Following our visit and during a discussion about the role of emotions in journalism, many FASPE journalists said after visiting Auschwitz I, they were able to take in Birkenau with more of an analytic distance. That, one remarked, is the power of reporting. When confronted with the details that comprise the Holocaust, most react with horror. But journalists that stay and report go one step further, making that crucial switch from the emotional to the critical. This does not mean we lose our humanity. Rather, it means that using the tools of our craft, we strive to recreate the experience on the page for our readers.

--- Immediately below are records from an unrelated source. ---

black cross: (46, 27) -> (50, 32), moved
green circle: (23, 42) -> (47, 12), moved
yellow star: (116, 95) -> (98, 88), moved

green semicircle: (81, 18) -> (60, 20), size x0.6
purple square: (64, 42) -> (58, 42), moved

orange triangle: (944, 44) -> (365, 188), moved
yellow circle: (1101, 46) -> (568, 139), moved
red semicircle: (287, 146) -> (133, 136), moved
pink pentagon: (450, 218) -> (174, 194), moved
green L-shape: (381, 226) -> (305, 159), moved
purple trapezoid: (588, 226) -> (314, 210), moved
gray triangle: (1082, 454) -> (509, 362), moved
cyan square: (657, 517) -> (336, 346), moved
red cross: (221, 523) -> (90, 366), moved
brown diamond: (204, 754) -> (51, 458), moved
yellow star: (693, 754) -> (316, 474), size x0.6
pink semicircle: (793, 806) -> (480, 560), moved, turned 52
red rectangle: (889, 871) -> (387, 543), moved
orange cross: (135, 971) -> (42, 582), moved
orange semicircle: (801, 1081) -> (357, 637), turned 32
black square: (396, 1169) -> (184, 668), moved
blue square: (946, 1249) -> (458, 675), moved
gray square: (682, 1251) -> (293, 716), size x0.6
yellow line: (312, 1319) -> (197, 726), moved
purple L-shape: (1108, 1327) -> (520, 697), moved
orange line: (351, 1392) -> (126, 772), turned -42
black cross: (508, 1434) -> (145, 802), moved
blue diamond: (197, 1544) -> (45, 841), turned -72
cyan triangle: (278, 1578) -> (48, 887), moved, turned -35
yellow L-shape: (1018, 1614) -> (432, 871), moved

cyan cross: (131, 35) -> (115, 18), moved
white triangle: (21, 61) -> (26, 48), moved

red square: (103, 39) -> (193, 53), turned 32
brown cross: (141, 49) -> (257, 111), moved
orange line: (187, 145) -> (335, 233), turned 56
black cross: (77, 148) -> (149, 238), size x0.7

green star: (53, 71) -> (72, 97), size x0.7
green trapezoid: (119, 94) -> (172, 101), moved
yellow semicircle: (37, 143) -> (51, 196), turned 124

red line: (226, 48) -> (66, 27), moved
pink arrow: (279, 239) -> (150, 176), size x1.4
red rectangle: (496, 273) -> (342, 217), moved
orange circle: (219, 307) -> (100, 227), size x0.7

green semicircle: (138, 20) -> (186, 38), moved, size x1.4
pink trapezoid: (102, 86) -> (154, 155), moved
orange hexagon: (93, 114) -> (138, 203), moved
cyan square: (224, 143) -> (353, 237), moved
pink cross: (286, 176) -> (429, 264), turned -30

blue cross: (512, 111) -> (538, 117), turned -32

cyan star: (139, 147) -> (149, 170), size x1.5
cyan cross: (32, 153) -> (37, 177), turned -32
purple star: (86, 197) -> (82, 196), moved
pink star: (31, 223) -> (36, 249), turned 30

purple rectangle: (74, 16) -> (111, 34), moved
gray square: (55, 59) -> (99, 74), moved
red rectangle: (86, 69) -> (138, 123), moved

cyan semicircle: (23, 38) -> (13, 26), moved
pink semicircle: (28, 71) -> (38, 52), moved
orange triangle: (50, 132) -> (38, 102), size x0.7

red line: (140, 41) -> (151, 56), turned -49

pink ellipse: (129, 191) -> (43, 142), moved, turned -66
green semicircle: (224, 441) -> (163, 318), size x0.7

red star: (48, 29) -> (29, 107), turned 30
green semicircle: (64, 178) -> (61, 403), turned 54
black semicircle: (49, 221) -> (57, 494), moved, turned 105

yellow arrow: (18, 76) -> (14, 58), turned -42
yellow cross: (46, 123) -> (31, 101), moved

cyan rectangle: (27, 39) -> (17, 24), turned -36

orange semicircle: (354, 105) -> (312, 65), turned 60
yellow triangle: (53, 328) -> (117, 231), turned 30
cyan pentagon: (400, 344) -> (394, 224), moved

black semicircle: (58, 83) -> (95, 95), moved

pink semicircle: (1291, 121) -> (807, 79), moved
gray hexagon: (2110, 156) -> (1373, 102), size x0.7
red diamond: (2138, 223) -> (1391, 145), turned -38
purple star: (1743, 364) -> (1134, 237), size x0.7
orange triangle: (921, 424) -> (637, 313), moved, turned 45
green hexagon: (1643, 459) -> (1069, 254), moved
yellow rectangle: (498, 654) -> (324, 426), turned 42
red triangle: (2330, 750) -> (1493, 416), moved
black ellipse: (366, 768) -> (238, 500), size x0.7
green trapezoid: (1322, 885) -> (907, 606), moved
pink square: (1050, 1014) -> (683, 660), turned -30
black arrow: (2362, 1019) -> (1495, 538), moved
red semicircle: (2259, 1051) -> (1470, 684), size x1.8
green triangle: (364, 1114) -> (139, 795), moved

We need strong emotions to drive us to the stories we need to go to — in this case, to Auschwitz. But creating compelling and honest journalism also takes an analytical mind, strong reporting skills and the ability to capture details. Good journalists must be emotional, journalism fellow Natalie Lampert said. “We use our emotions to wade into the discomfort. But the beauty is, you don’t necessarily see that on the page. You see the truth, the facts and the reporting, and from there the reader can process their own emotions.”
The goal is not to sterilize our human reactions, passing through the same process that took concentration camp prisoners from living as an individual with a name to a slave identified only by a number. Rather, the goal is to use our reporting and narrative skills to transfer that felt emotion to the page. More than that, it is about recognizing that even the largest narratives rely on the smallest facts.